§ SOURCE RECORDS:
#####

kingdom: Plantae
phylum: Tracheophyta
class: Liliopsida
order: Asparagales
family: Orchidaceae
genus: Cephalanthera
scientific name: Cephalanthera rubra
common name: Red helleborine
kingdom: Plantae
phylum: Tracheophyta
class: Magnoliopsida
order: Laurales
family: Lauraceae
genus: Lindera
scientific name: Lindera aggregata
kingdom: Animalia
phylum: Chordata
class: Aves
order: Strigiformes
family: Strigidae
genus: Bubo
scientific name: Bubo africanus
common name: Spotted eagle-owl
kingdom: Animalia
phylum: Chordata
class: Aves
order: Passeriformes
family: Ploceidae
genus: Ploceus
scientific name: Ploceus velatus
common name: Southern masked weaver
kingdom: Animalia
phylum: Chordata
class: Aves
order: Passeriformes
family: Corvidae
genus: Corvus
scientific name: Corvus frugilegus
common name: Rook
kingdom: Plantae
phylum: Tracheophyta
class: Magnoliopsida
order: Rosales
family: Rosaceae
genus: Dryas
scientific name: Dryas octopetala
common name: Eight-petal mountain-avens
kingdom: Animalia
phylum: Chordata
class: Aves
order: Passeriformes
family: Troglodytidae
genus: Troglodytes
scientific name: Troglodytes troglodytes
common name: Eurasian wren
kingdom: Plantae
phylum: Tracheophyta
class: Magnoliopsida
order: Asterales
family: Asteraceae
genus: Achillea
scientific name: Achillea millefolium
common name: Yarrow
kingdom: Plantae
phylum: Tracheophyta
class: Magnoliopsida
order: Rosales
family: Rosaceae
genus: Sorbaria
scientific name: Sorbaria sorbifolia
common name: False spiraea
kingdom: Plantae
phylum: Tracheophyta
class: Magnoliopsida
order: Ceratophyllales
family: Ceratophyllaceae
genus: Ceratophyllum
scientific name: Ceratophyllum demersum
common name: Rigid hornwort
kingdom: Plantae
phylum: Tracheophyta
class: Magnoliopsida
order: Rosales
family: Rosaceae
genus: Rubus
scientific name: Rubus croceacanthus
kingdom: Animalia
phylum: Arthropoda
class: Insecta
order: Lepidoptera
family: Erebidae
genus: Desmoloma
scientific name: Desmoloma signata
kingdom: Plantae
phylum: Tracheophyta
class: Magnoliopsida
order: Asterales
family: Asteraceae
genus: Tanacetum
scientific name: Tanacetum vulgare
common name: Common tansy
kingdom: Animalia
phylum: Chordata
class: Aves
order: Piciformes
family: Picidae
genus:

#####

§ GIVEN PROBLEM: Reproduce the entries above verbatim, from the first line through the line containing "genus: Bubo", including that line.

§ RESPONSE:
kingdom: Plantae
phylum: Tracheophyta
class: Liliopsida
order: Asparagales
family: Orchidaceae
genus: Cephalanthera
scientific name: Cephalanthera rubra
common name: Red helleborine
kingdom: Plantae
phylum: Tracheophyta
class: Magnoliopsida
order: Laurales
family: Lauraceae
genus: Lindera
scientific name: Lindera aggregata
kingdom: Animalia
phylum: Chordata
class: Aves
order: Strigiformes
family: Strigidae
genus: Bubo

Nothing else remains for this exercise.